Opini: Hendrianto

Runtuhnya Nilai Adat


Selasa, 03 Mei 2022 - 14:57:27 WIB
Runtuhnya Nilai Adat Hendrianto dengan latar belakang rumah dalam IV Koto Lb Ambacang

Idul fitri tahun 2001 adalah masa berakhirnya tradsi pulang basamo ke "Rumah Dalam" bagi Ninik mamak pemangku adat Kenegerian IV Koto Lubuk Ambacang-Kuansing. Sebelumnya rutin dilakukan. Setiap tahun di hari pertama. Setelah selesai melaksanakan Salat idul Fitri.

Ninik mamak yang disebut dengan bilangan 27 terdiri dari 10 Datuk, orang 16 serta satu Datuk pucuk (Datuk Songgo)  pulang bersama ke  rumah dalam (Rumah Godang) untuk saling bersilaturahmi.

Di momen itu, mereka tidak hanya sekedar berjabatan tangan, tapi juga membicarakan persoalan persoalan terkait silang sengketa adat untuk diselesaikakln secara adat. 

Sementara cucu kemenakan para Datuk, duduk bersimpuh diluar rumah itu sembari mendengar pituah yang nantinya akan diberikan oleh para pemangku adat tersebut.

Momen inilah yang sangat ditunggu oleh para cucu kemenakan, baik yang tinggal dikampung halaman, maupun yang sehari hari tinggal diperantauan. Mereka pulang basamo di hari idul Fitri.

Sebelum generasi android menghantam kehidupan sosial, dulu masyarakat Kenegerian ini sangat patuh dengan pituah dan perintah adat. Tak ada ceritanya bisa bersenda gurau dengan kerabat sasuku, terlebih untuk kaum perempuan dan laki laki. Mereka dibatasi oleh aturan adat.

Yang bisa bersenda gurau hanya untuk kerabat yang sebako, atau yang bisa nikah menurut silsilah adat. Anak amai atau anak mamak, baru bisa . Selain itu tidak.

Kini zaman telah berubah. Generasi android telah merubah segalanya. Kebiasaan lama itu telah hilang. Nilai nilai adat pun sudah mulai terkikis. Adat tak lagi Kokoh Jo Pisoko. "Jalan dialiah urang lalu, adat dialiah urang datang" itu yang terjadi.

Entah kebanyakan nonton youtobe atau bermedia sosial, antara mamak dan kemenakan tak lagi beretika seperti dulu kala. Istilah ditinggikan seranting didahulukan selangkah hanya tinggal instrumen semata. 

Zaman memang tidak bisa kita tinggalkan, namun adat jangan lapuk oleh kemajuan zaman. Biar pun zaman berubah nan asal jangan sampai hilang. 

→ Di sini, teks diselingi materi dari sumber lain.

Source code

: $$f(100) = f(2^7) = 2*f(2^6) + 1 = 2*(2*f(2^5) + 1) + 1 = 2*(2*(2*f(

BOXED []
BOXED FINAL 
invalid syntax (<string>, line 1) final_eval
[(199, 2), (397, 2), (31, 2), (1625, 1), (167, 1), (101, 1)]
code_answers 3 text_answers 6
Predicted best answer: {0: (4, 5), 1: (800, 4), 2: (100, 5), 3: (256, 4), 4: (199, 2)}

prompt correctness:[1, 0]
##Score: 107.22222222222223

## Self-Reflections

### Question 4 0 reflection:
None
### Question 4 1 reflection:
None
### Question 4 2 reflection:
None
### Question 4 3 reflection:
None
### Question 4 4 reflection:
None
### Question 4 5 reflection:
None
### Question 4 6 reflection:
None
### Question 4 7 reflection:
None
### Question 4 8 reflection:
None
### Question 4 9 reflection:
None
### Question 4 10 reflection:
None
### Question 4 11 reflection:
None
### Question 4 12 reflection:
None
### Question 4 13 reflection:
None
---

Segera kembalikan ke adat lamo Pisoko usang. Inilah tantangan hebat bagi Lembaga Adat yang ada untuk menata kembali negeri yang beradat ini supaya tidak terkikis oleh perubahan zaman. Kalau tidak segera kembali maka akan terjadi : Jalan dialiah urang lalu, adat dialiah urang datang.

Kini, tak ada lagi pulang basamo ke rumah Godang dihari pertama idul Fitri. Tak ada lagi pituah adat sebagai pedoman bagi cucu kemenakan untuk dipanuti dalam kehidupan sehari hari. Semua berubah drastis dan rumah Godang pun sudah punah.

Kenapa adat melemah...

Mungkin petuah adat berikut bisa menjadi renungan:

"Tanah adat tanah pisoko,
Tanah soko turun temurun,
Tanah tak dapek dibagi-bagi,
Tanah tak dapek dijual boli.

Dijual inyo mambunuah,
Mambunuah adat jo pisoko,
Digadai inyo manconcang,
Manconcang adat jo pisoko.

Dibagi mambuek malu,
Malu sakaum sakorong kampuang,
Malu tak dapek dibagi-bagi,
Aib tak dapek dicuci lagi,". Wallahu alam.